= Proffer agreement =

Agreement in US criminal law

In United States criminal law, a proffer agreement, proffer letter, proffer, or "Queen for a Day" letter is a written agreement between a prosecutor and a defendant or prospective witness that allows the defendant or witness to give the prosecutor information about an alleged crime, while limiting the prosecutor's ability to use that information against said defendant or witness.

As part of the agreement, the subject may agree to create a statement, known as a proffer statement, setting out their testimony. A meeting in which proffer agreements and statements are negotiated or set out is called a proffer session. The proffer testimony may be recorded as video evidence, in which case it is known as a proffer video.
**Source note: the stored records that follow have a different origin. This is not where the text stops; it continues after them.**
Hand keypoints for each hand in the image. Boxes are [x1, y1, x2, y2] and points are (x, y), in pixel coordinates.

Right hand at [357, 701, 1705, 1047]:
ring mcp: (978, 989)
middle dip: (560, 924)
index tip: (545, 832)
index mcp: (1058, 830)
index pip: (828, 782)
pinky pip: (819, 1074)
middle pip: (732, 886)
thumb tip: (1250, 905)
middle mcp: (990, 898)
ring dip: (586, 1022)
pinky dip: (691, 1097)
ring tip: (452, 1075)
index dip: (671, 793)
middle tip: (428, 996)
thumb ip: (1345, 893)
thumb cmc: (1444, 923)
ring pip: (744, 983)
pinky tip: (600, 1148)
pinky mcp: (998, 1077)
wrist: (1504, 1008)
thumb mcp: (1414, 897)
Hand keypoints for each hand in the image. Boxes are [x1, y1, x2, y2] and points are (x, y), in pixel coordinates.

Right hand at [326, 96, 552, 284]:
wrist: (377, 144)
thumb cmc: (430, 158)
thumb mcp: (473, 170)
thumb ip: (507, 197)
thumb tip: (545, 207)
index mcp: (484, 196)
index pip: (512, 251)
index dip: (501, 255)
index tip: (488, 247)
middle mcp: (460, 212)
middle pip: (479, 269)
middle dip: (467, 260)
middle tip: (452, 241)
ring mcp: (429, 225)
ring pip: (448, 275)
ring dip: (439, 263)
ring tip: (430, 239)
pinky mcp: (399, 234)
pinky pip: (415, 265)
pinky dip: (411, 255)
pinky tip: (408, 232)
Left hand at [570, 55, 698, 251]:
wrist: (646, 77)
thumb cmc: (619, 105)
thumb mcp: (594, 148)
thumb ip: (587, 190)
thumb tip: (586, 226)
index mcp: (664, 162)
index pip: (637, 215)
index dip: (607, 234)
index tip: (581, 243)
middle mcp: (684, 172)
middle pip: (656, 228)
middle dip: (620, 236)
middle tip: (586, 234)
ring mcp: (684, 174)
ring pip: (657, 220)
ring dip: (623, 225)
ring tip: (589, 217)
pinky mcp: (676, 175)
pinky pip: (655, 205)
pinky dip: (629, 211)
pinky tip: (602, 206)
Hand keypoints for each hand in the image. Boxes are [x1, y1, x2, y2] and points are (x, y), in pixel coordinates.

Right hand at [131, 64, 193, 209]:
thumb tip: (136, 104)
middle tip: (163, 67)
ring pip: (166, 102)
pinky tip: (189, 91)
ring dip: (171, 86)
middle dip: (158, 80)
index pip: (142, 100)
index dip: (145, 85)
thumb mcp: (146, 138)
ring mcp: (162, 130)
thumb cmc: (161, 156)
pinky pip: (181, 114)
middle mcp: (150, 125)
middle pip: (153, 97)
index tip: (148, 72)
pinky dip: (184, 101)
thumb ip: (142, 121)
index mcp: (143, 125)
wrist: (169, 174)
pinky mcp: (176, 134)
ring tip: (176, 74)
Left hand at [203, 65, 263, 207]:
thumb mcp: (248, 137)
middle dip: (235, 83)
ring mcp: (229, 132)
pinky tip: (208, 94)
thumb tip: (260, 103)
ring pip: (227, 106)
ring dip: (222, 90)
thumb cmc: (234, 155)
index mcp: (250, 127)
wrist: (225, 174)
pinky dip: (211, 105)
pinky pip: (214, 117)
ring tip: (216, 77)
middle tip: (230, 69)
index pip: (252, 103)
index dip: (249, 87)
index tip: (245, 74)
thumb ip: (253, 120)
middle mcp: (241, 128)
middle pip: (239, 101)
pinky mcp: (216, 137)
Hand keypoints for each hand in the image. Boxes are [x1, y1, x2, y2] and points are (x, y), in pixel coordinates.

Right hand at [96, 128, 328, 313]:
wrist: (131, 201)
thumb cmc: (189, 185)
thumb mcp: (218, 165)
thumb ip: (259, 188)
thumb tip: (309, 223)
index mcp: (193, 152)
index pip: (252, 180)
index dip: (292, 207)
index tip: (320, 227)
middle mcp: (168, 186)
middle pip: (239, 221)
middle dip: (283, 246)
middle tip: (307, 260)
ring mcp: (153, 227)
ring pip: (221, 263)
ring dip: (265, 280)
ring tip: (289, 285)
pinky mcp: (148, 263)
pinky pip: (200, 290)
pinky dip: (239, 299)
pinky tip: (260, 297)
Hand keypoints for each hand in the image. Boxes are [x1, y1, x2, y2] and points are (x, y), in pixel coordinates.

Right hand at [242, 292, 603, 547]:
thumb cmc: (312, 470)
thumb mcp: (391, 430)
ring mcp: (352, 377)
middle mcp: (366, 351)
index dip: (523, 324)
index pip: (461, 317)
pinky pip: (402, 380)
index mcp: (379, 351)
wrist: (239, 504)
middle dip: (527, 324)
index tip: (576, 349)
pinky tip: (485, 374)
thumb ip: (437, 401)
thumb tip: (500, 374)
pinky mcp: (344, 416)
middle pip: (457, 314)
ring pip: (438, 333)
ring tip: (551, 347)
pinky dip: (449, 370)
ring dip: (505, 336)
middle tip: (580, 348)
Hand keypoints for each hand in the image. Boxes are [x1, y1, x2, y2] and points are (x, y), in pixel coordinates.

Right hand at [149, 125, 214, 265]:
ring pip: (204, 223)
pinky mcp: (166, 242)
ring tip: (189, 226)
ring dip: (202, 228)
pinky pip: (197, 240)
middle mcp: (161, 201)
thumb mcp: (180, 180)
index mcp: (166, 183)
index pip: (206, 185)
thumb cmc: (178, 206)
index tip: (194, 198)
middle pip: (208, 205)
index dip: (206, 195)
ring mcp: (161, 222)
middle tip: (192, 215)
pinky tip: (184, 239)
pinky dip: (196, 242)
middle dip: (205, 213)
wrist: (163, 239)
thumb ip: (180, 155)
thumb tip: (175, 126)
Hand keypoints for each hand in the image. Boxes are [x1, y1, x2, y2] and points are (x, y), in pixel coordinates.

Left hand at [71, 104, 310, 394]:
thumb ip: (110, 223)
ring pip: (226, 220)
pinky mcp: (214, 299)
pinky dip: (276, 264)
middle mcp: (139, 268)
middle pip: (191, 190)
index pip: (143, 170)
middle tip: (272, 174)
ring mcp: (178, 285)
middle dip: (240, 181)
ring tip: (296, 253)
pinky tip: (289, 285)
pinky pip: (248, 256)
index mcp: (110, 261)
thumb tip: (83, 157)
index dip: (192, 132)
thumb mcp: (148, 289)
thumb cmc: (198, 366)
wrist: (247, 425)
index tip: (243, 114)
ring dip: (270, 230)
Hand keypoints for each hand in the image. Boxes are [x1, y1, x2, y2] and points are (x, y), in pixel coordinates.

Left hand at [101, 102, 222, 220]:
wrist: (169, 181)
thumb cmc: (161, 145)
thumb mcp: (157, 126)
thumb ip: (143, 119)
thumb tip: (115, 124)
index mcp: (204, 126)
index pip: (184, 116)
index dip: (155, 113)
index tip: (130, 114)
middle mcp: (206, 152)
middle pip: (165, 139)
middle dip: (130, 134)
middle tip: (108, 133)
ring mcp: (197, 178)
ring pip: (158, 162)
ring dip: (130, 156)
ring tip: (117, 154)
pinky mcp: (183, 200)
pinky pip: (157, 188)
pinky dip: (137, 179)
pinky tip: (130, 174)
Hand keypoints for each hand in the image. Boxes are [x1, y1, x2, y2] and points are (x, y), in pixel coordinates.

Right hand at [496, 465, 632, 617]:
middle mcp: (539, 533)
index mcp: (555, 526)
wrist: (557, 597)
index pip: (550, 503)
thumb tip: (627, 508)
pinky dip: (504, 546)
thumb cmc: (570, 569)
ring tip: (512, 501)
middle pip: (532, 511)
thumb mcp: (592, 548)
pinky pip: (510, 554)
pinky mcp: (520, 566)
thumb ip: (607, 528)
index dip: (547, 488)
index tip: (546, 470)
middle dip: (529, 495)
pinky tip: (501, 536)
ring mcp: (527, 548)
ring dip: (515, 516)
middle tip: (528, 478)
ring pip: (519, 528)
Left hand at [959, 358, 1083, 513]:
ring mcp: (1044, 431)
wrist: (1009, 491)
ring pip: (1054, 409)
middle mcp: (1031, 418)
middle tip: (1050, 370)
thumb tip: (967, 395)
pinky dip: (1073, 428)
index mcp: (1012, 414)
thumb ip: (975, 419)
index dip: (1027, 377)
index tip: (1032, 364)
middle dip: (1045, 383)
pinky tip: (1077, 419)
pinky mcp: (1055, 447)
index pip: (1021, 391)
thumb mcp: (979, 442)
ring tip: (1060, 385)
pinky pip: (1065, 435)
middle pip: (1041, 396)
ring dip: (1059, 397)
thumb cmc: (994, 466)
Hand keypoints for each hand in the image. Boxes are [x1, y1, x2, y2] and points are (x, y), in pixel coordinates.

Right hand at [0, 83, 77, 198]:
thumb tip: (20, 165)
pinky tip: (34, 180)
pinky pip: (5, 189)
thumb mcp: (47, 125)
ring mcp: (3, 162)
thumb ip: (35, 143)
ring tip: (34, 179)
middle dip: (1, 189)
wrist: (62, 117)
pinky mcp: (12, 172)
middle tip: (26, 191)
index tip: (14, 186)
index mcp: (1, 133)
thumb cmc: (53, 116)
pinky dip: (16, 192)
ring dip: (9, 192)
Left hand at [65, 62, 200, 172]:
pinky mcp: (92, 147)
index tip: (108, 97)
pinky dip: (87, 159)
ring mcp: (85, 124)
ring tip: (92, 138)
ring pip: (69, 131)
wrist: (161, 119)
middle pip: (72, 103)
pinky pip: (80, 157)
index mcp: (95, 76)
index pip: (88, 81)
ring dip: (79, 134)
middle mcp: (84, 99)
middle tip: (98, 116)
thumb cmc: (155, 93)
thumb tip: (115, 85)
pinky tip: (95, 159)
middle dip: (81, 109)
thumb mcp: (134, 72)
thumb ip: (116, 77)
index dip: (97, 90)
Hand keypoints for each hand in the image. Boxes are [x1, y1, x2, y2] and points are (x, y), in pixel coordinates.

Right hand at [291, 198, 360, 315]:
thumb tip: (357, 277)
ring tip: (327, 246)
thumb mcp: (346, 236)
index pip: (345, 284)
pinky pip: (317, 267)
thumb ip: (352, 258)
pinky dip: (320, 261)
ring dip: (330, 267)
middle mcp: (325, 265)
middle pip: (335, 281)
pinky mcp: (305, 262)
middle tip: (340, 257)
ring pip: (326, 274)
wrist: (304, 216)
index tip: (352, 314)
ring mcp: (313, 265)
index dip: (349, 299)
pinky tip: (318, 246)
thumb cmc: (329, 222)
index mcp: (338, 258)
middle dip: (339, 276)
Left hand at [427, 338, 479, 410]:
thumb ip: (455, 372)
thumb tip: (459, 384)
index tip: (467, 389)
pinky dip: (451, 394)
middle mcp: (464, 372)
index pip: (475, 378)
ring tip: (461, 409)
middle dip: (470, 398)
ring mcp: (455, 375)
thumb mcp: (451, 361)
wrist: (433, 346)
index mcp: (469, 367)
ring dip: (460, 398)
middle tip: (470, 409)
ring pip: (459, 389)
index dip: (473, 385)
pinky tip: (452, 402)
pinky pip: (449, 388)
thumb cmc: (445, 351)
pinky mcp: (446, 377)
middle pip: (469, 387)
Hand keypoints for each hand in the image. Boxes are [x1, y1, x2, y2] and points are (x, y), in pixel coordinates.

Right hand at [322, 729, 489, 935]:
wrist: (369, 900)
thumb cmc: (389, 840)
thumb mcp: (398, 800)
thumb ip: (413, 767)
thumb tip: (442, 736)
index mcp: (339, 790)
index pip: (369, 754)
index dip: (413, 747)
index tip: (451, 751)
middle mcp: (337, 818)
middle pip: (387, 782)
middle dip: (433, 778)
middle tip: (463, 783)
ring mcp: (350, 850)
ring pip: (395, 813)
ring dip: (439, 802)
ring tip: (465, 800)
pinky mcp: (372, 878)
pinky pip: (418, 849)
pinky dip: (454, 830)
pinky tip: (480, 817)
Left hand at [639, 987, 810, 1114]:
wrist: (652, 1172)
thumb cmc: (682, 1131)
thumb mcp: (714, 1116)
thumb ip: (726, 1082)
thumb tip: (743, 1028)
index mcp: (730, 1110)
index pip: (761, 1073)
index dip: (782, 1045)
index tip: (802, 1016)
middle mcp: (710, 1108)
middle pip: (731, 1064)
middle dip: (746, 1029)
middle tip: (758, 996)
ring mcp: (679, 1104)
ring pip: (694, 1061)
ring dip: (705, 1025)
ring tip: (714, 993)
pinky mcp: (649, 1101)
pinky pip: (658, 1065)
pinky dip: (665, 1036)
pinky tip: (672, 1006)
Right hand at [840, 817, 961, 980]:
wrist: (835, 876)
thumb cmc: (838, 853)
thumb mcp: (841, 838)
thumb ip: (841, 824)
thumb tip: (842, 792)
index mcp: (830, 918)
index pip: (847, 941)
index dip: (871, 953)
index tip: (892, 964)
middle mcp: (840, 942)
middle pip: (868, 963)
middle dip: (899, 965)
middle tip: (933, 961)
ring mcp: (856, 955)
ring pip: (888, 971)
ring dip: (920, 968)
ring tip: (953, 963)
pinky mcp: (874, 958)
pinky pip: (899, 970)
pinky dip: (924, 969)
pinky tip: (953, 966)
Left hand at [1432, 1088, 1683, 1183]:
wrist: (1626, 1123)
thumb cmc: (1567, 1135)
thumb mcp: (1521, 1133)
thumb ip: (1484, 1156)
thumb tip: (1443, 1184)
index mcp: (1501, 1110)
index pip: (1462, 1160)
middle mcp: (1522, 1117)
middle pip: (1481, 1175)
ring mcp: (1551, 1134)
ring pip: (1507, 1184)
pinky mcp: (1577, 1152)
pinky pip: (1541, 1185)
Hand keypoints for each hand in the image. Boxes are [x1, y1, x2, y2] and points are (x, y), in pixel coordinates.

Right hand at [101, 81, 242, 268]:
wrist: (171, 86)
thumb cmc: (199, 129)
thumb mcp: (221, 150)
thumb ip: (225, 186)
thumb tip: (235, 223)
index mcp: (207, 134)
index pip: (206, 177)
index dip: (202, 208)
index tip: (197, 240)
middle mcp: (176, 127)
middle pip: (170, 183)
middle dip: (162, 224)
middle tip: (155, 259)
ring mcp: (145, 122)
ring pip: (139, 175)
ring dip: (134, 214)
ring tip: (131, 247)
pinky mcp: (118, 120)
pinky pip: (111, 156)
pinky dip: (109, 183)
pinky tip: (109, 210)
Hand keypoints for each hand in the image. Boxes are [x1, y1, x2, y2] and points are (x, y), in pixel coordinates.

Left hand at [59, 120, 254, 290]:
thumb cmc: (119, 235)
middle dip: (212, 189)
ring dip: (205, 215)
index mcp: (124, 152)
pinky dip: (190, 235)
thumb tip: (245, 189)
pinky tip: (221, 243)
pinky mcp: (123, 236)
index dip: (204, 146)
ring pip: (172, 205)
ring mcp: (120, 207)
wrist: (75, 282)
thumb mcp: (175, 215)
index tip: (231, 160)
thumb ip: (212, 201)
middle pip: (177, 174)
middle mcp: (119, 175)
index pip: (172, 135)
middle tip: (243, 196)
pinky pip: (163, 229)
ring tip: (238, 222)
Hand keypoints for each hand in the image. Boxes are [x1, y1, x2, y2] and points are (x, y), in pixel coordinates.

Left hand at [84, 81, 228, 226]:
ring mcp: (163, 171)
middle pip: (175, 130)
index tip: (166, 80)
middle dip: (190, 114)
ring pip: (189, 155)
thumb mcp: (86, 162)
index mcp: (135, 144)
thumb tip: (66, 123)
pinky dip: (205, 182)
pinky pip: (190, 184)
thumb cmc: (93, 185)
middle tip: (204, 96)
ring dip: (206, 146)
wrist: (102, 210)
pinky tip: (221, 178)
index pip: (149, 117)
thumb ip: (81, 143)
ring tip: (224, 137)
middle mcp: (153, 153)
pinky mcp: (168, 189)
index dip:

A proffer does not ensure immunity; however, it often involves a deal for leniency. For instance, a defendant might secure a recommendation for a lighter sentence or other significant advantages in return for providing valuable and truthful information.

== Risks ==
Although the statement from the proffer agreement may not be used by the prosecutors, it often results in discovery of new evidence, which may be used. Many defendants are reluctant to engage in a proffer agreement for this reason.

== Examples ==
Examples of proffer agreements include:

- According to The New York Times, Rudy Giuliani made a proffer agreement with U.S. federal prosecutors in 2023 as part of the January 6 investigation by special counsel Jack Smith
- Former lawyer Kenneth Chesebro made a proffer agreement with prosecutors in the state of Georgia in 2023 in relation to the Georgia election racketeering prosecution, part of Donald Trump's attempt to overturn the 2020 election results. Jenna Ellis and Sidney Powell made proffer videos in the same case.
- Duane 'Keffe D' Davis made a proffer agreement in 2009 in regard to the death of Tupac Shakur
- Joran Van Der Sloot admitted in a proffer letter to killing Natalee Holloway in 2005 as part of a plea deal relating to charges of wire fraud and extortion against Natalee's mother Beth Holloway.